%%
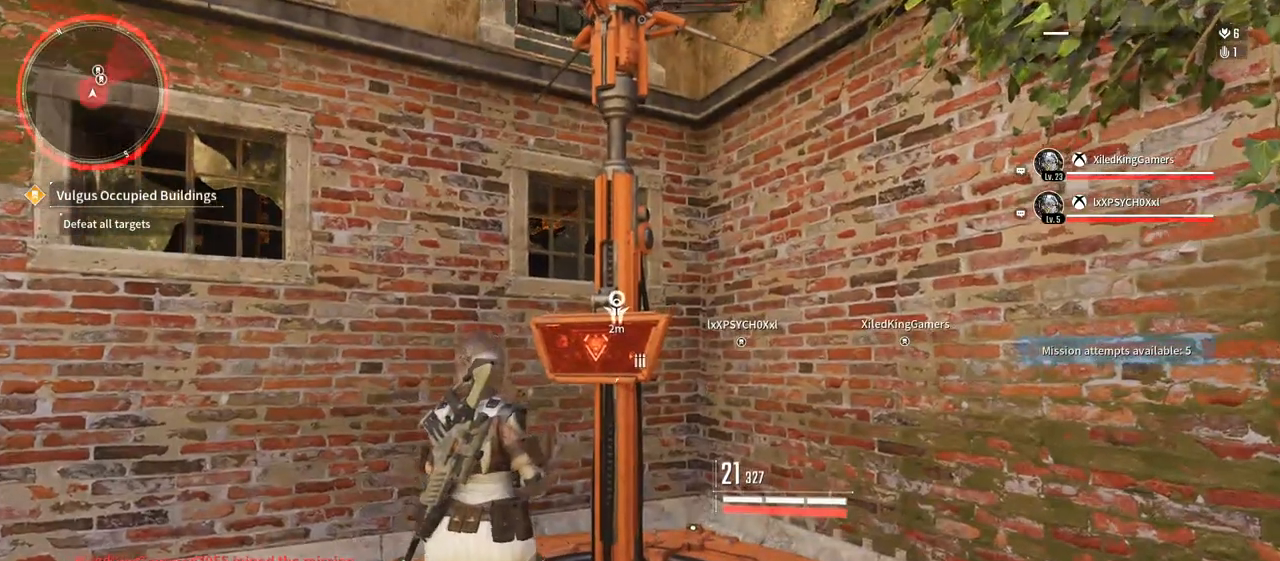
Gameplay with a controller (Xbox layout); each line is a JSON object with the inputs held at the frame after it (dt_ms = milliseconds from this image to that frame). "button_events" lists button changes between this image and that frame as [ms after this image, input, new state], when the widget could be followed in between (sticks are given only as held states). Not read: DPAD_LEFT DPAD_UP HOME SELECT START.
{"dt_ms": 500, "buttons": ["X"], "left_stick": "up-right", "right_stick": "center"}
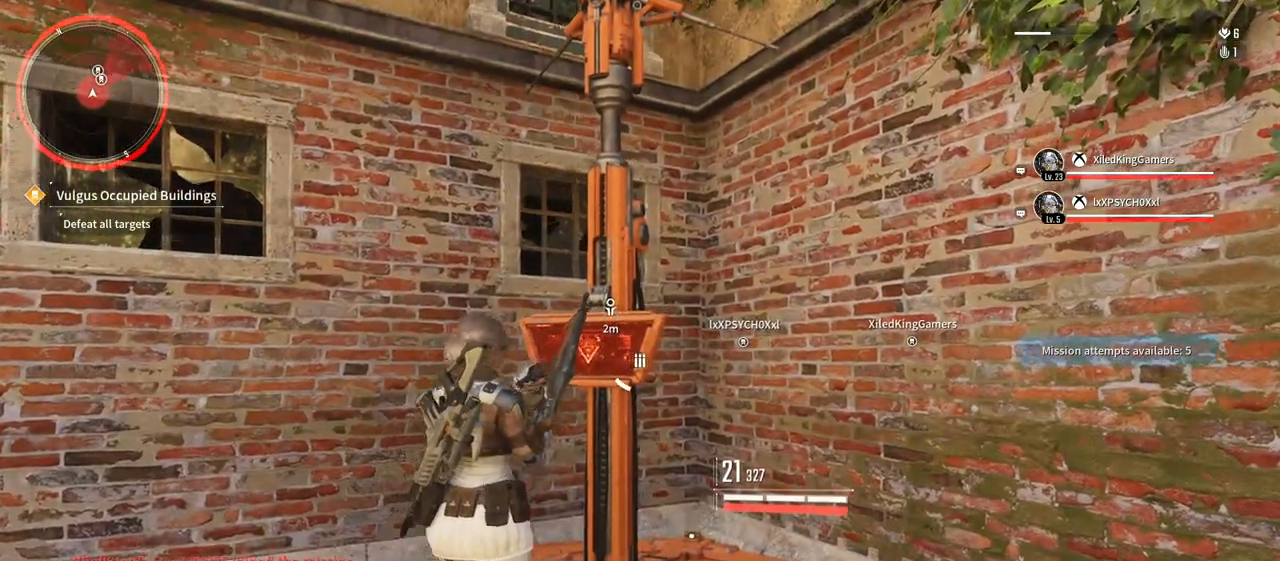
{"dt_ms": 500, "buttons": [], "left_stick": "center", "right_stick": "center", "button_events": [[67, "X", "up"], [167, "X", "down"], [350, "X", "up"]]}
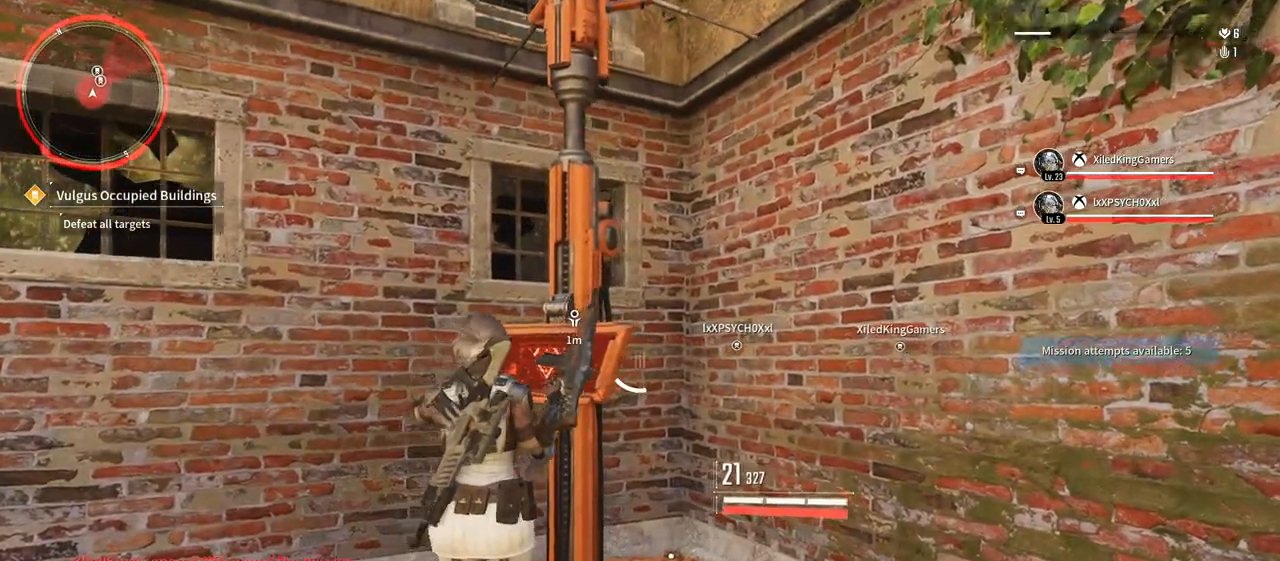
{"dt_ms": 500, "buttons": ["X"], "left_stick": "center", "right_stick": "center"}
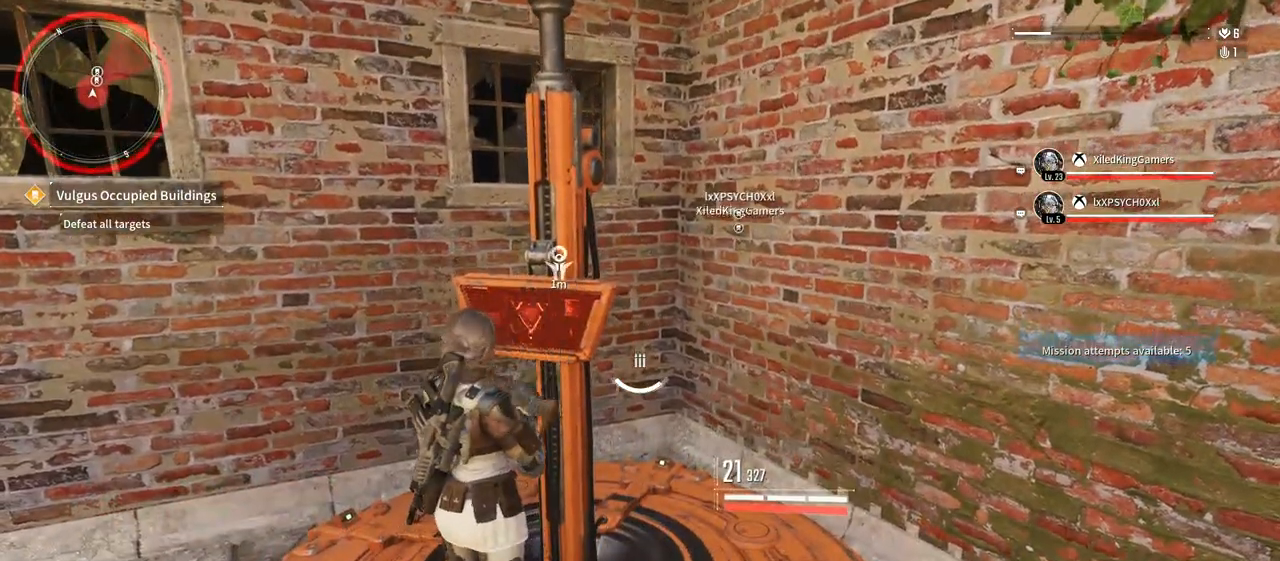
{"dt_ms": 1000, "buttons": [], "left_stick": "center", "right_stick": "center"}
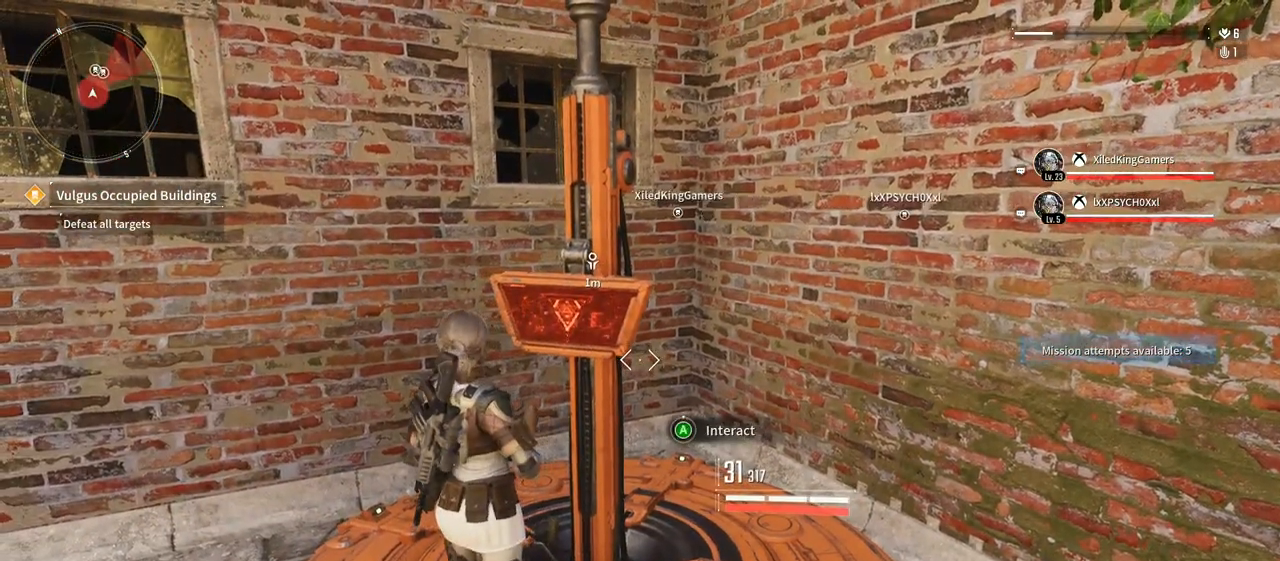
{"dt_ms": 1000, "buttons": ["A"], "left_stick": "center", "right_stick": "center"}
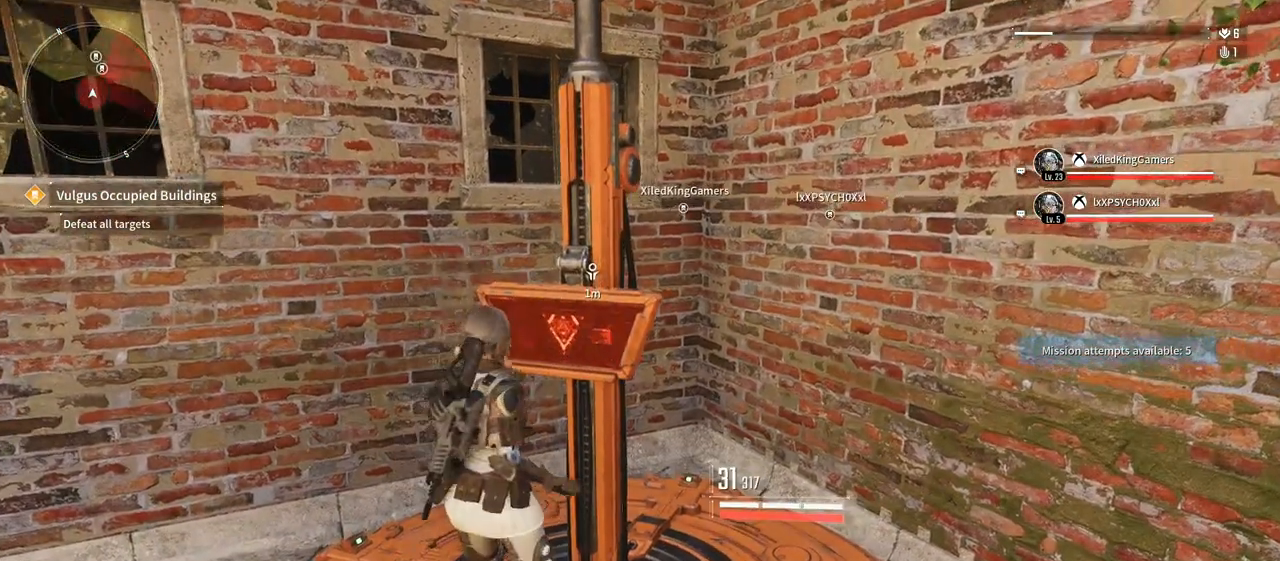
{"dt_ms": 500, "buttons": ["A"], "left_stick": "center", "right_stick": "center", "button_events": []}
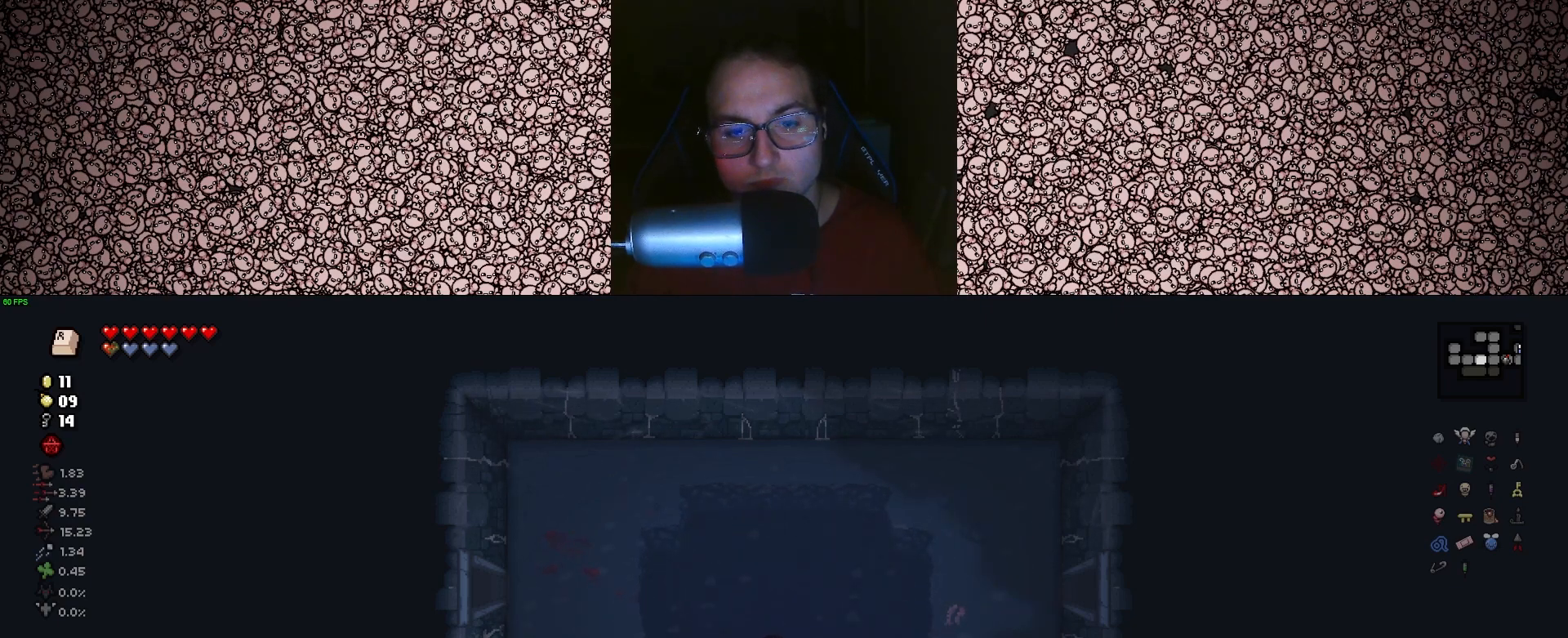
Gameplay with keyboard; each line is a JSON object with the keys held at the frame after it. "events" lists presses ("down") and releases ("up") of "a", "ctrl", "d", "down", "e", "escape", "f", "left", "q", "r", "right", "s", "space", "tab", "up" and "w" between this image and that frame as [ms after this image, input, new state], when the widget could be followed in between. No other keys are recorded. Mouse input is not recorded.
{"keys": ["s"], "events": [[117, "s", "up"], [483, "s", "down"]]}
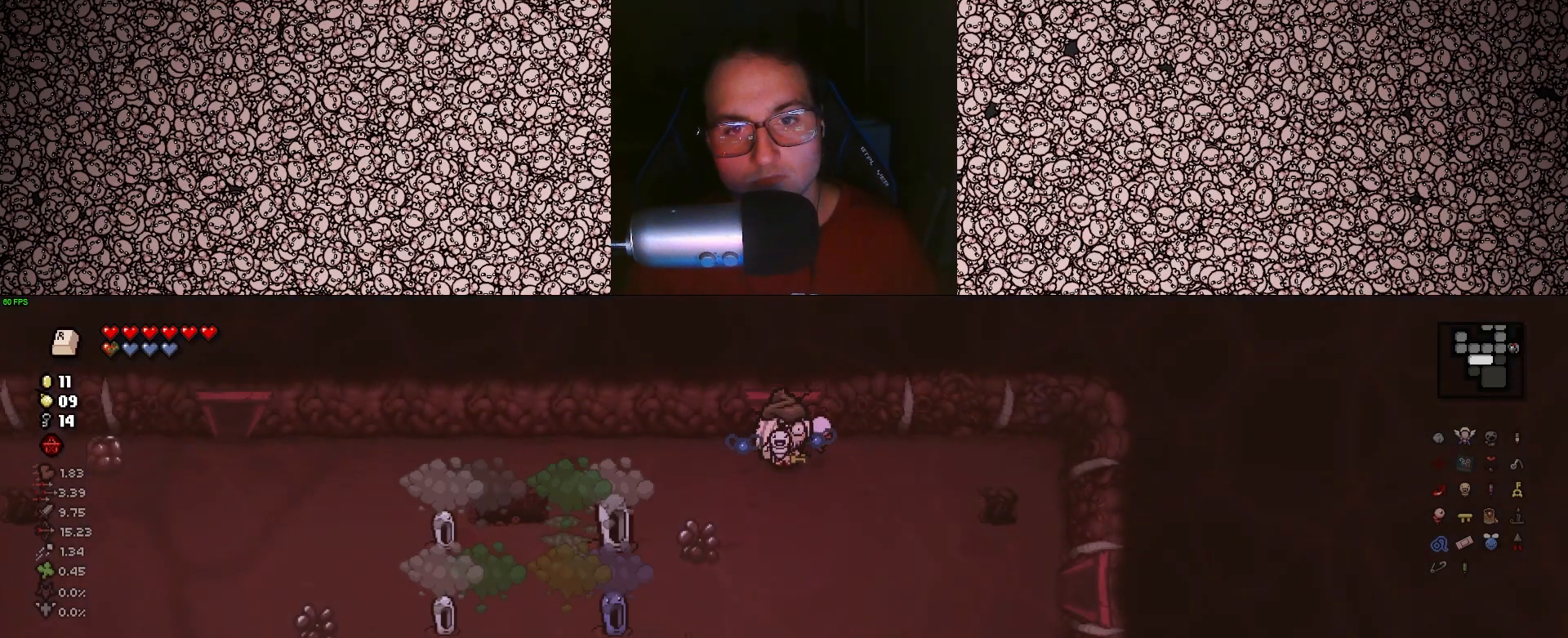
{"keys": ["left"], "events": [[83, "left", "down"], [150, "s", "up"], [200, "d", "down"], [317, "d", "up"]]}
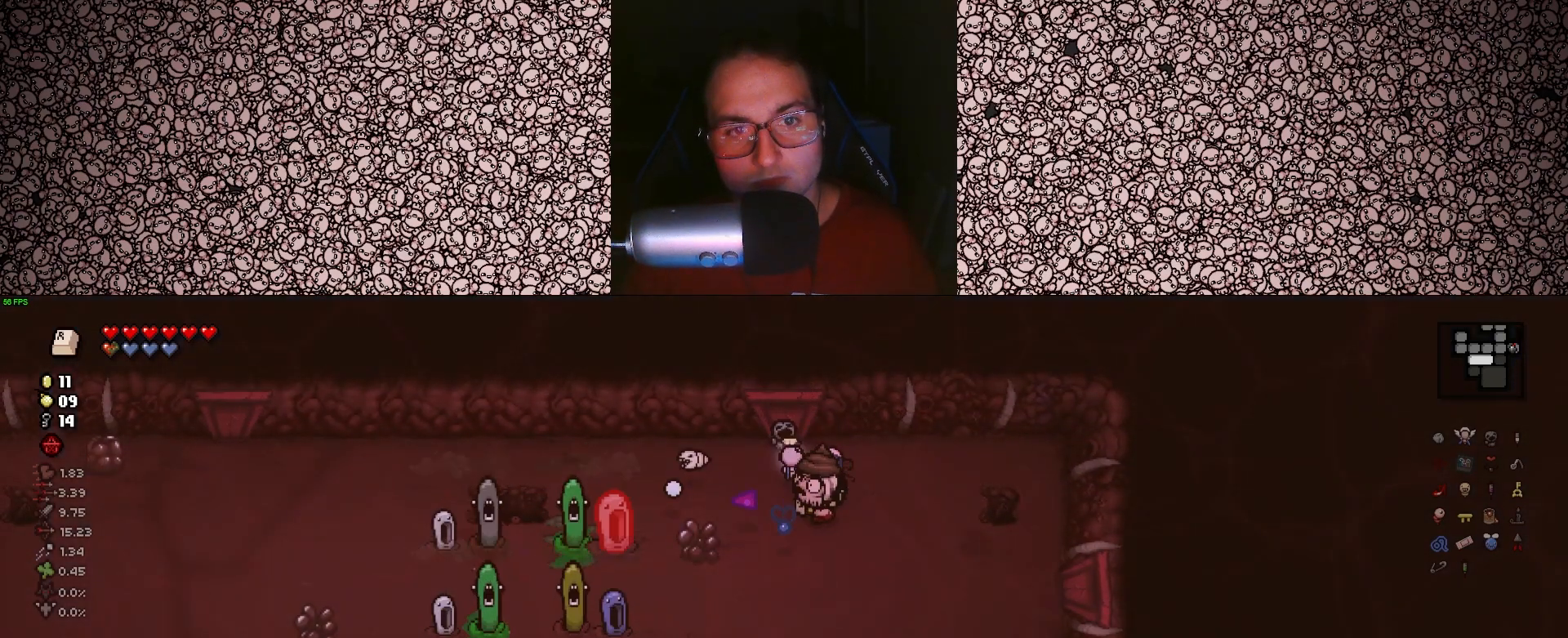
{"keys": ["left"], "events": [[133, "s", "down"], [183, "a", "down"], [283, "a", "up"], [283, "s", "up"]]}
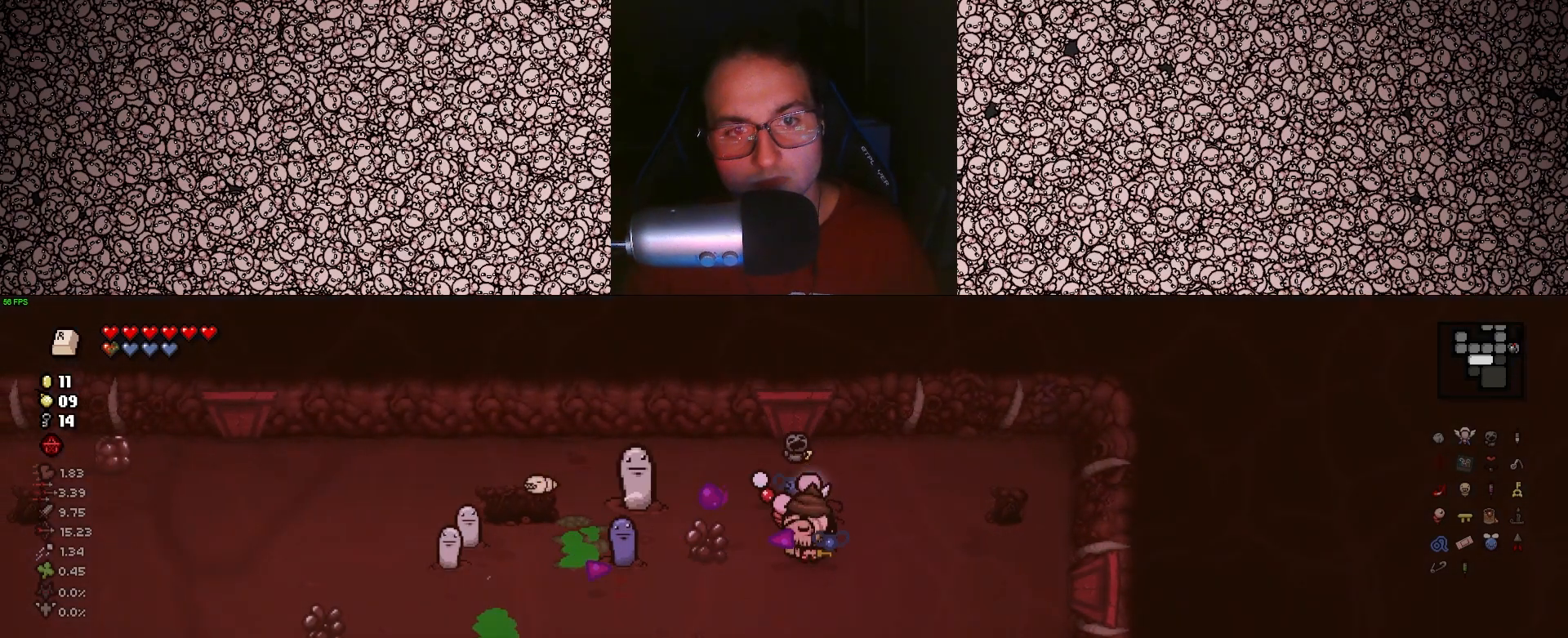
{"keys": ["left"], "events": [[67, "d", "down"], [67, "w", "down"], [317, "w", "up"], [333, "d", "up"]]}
%%
Write out every entry above exactly, minus the pictures.

Gameplay with a controller (Xbox layout); each line is a JSON object with the inputs held at the frame after it (dt_ms = milliseconds from this image to that frame). "button_events" lists button changes between this image and that frame as [ms after this image, input, new state], when the widget could be followed in between (sticks are given only as held states). Not read: DPAD_LEFT DPAD_UP HOME SELECT START.
{"dt_ms": 500, "buttons": ["X"], "left_stick": "up-right", "right_stick": "center"}
{"dt_ms": 500, "buttons": [], "left_stick": "center", "right_stick": "center", "button_events": [[67, "X", "up"], [167, "X", "down"], [350, "X", "up"]]}
{"dt_ms": 500, "buttons": ["X"], "left_stick": "center", "right_stick": "center"}
{"dt_ms": 1000, "buttons": [], "left_stick": "center", "right_stick": "center"}
{"dt_ms": 1000, "buttons": ["A"], "left_stick": "center", "right_stick": "center"}
{"dt_ms": 500, "buttons": ["A"], "left_stick": "center", "right_stick": "center", "button_events": []}
Gameplay with keyboard; each line is a JSON object with the keys held at the frame after it. "events" lists presses ("down") and releases ("up") of "a", "ctrl", "d", "down", "e", "escape", "f", "left", "q", "r", "right", "s", "space", "tab", "up" and "w" between this image and that frame as [ms after this image, input, new state], when the widget could be followed in between. No other keys are recorded. Mouse input is not recorded.
{"keys": ["s"], "events": [[117, "s", "up"], [483, "s", "down"]]}
{"keys": ["left"], "events": [[83, "left", "down"], [150, "s", "up"], [200, "d", "down"], [317, "d", "up"]]}
{"keys": ["left"], "events": [[133, "s", "down"], [183, "a", "down"], [283, "a", "up"], [283, "s", "up"]]}
{"keys": ["left"], "events": [[67, "d", "down"], [67, "w", "down"], [317, "w", "up"], [333, "d", "up"]]}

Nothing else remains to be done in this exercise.